Das Phänomen "Macht" wird laut dem bayerischen Landesbischof Christian Kopp in der Kirche oft unterschätzt und verdrängt. Macht sei zwar nicht per se negativ, sagte der evangelische Theologe am Montag laut Redemanuskript bei einer Fachtagung in der Evangelischen Akademie Tutzing.

Sie bewirke, gut angewandt, jeden Tag enorm viel Gutes. Aber:

"Wer blind ist gegenüber unangemessener Machtausübung, schafft Voraussetzungen für Missbrauch."

Daher brauche Macht klare Grenzen und müsse kontrolliert werden. In den "allermeisten Fällen" missbrauchten Männer Macht. Auch da müsse die Kirche genau hinsehen.

Kopp: Kirche muss sich Themen Macht und Machtmissbrauch stellen

Es sei die zentrale kirchliche Aufgabe, sich den Themen Macht und Machtmissbrauch zu stellen, die Vergangenheit aufzuarbeiten und wirksame Strukturen gegen Machtmissbrauch weiterzuentwickeln, sagte Kopp mit Blick auf die Anfang 2024 veröffentliche ForuM-Studie zu sexualisierter Gewalt in der evangelischen Kirche und der Diakonie.

Ein unabhängiges Forscherteam ging in der Studie für die Zeit ab 1946 von mindestens 1.259 Beschuldigten, darunter 511 Pfarrpersonen, und mindestens 2.225 Betroffenen in der evangelischen Kirche und der Diakonie aus. Als begünstigenden Faktor für sexualisierte Gewalt nannten die Forschenden unter anderem die kirchlichen Machtstrukturen.

Wo Macht missbraucht werde, stehe die Glaubwürdigkeit der Kirche auf dem Spiel, sagte Kopp weiter. Denn die Botschaft von der Nächstenliebe, der Gerechtigkeit und dem Respekt vor jedem Leben werde fundamental beschädigt. Macht dürfe auch nicht verschleiert oder religiös umgedeutet werden. Der Grat zwischen verantwortlicher und missbräuchlicher Machtausübung sei schmal, gab Kopp zu bedenken.

"Es geht um ein Bewusstseinstraining, wo andere Machtausübung wahrnehmen. Und um ein geordnetes Regelsystem, das laufend auch überprüft wird."

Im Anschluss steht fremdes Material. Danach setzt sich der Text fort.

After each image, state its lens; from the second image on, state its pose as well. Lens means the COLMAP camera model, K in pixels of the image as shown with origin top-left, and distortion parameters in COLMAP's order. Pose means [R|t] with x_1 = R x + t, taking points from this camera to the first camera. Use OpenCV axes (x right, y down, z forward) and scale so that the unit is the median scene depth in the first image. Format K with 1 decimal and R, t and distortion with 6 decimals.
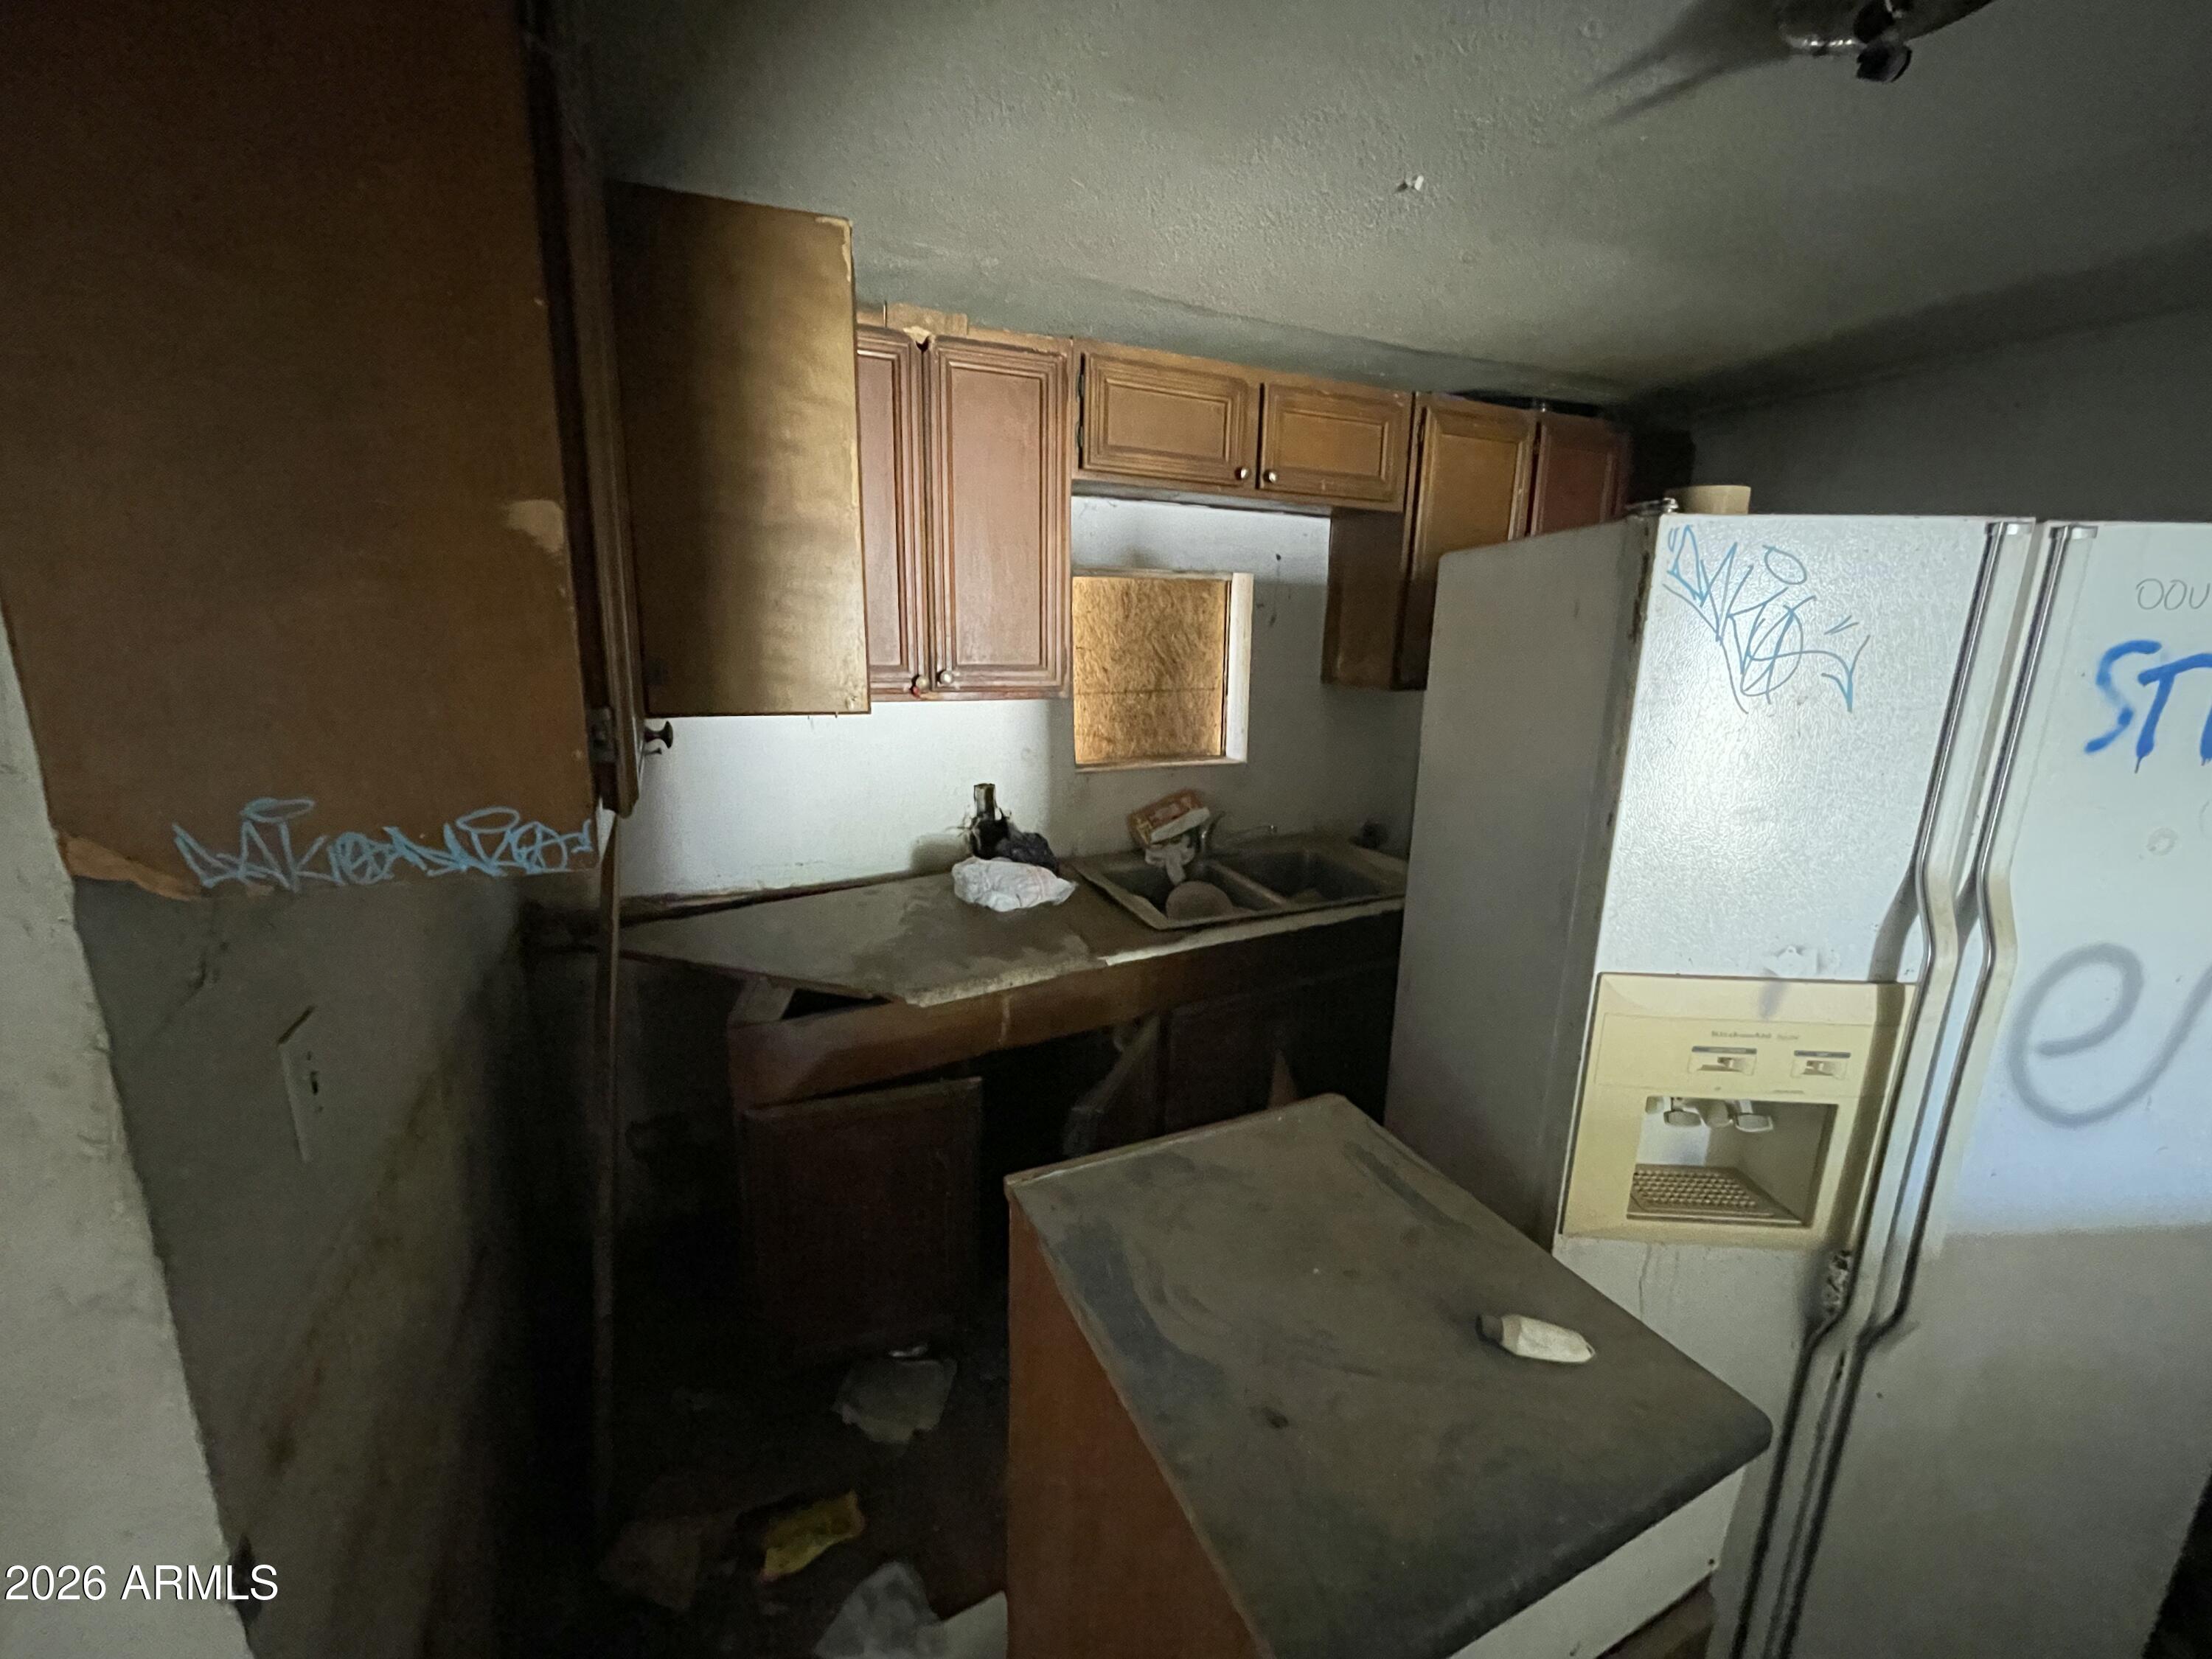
lens RADIAL K [[883.8, 0, 1096.1], [0, 883.8, 823.0], [0, 0, 1]] dist [-0.006668, 0.000935]
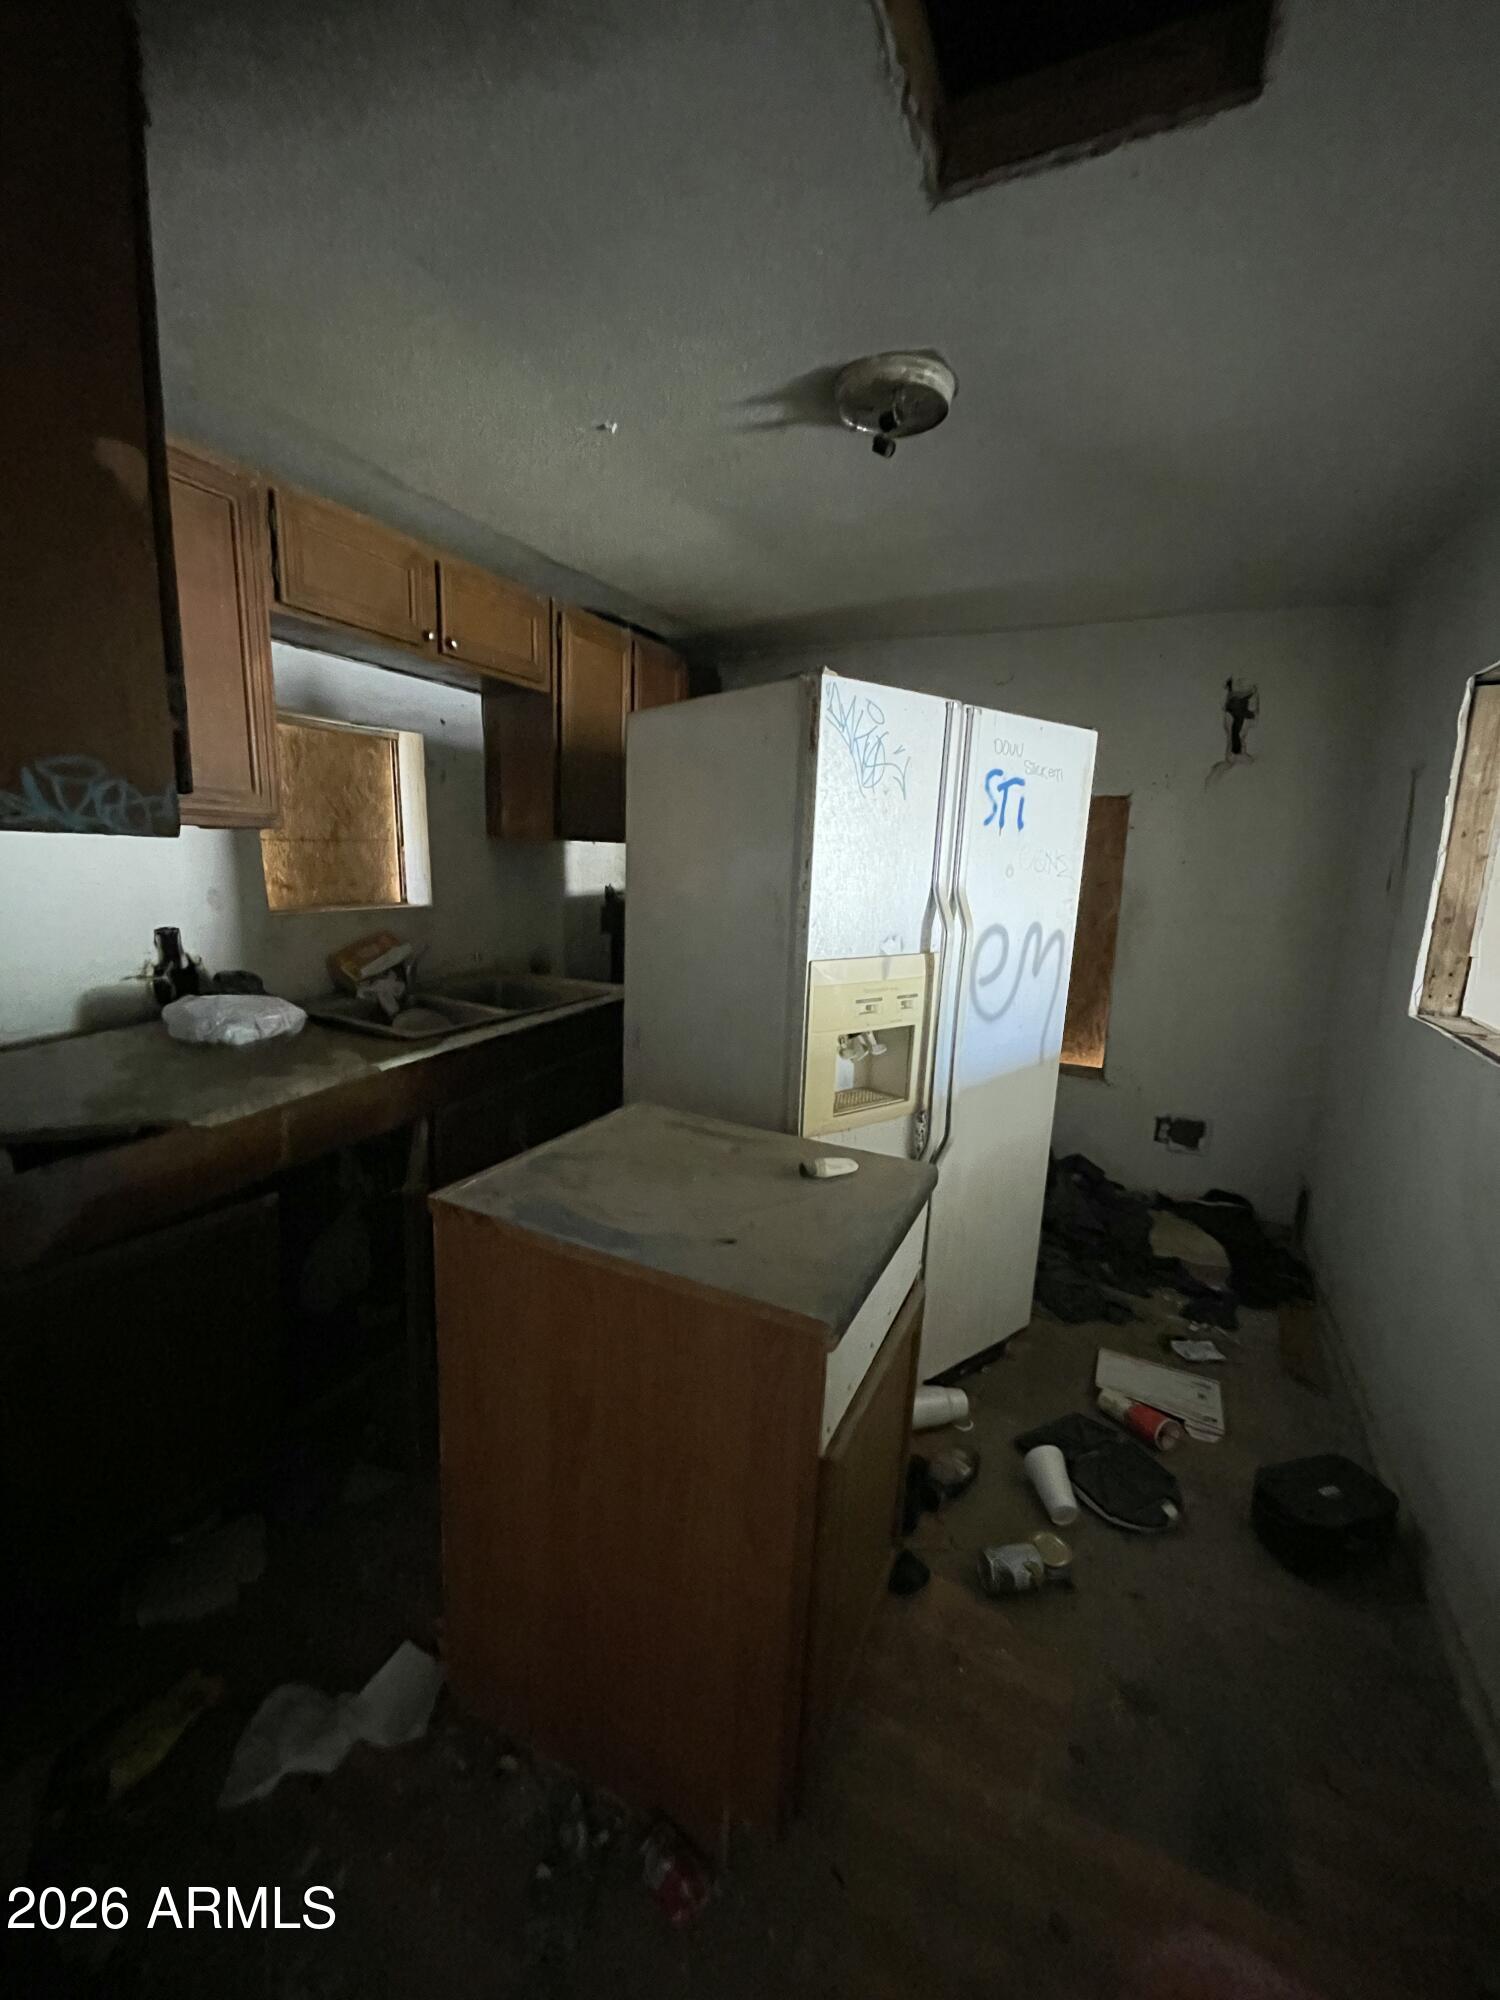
lens RADIAL K [[799.1, 0, 751.2], [0, 799.1, 1000.8], [0, 0, 1]] dist [-0.006668, 0.000935]
pose [[0.770660, -0.106478, 0.628288, -0.341822], [0.117261, 0.992801, 0.024421, 0.151775], [-0.626365, 0.054854, 0.777597, -0.048998]]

Die Tagung in der Evangelischen Akademie Tutzing stand unter dem Thema "Die verdammte Macht". Als Rednerinnen und Redner traten neben Kopp unter anderem auf: die Leiterin der Fachstelle für Umgang mit sexualisierter Gewalt in der bayerischen Landeskirche, Martina Frohmader, die Missbrauchsbetroffene Karin Krapp, die auch Mitglied des Beteiligungsforums Sexualisierte Gewalt (BeFo) der Evangelischen Kirche in Deutschland (EKD) ist, und der Jurist Martin Pusch von der Anwaltskanzlei Westpfahl Spilker Wastl, die das Missbrauchsgutachten für das Erzbistum München erstellt hatte.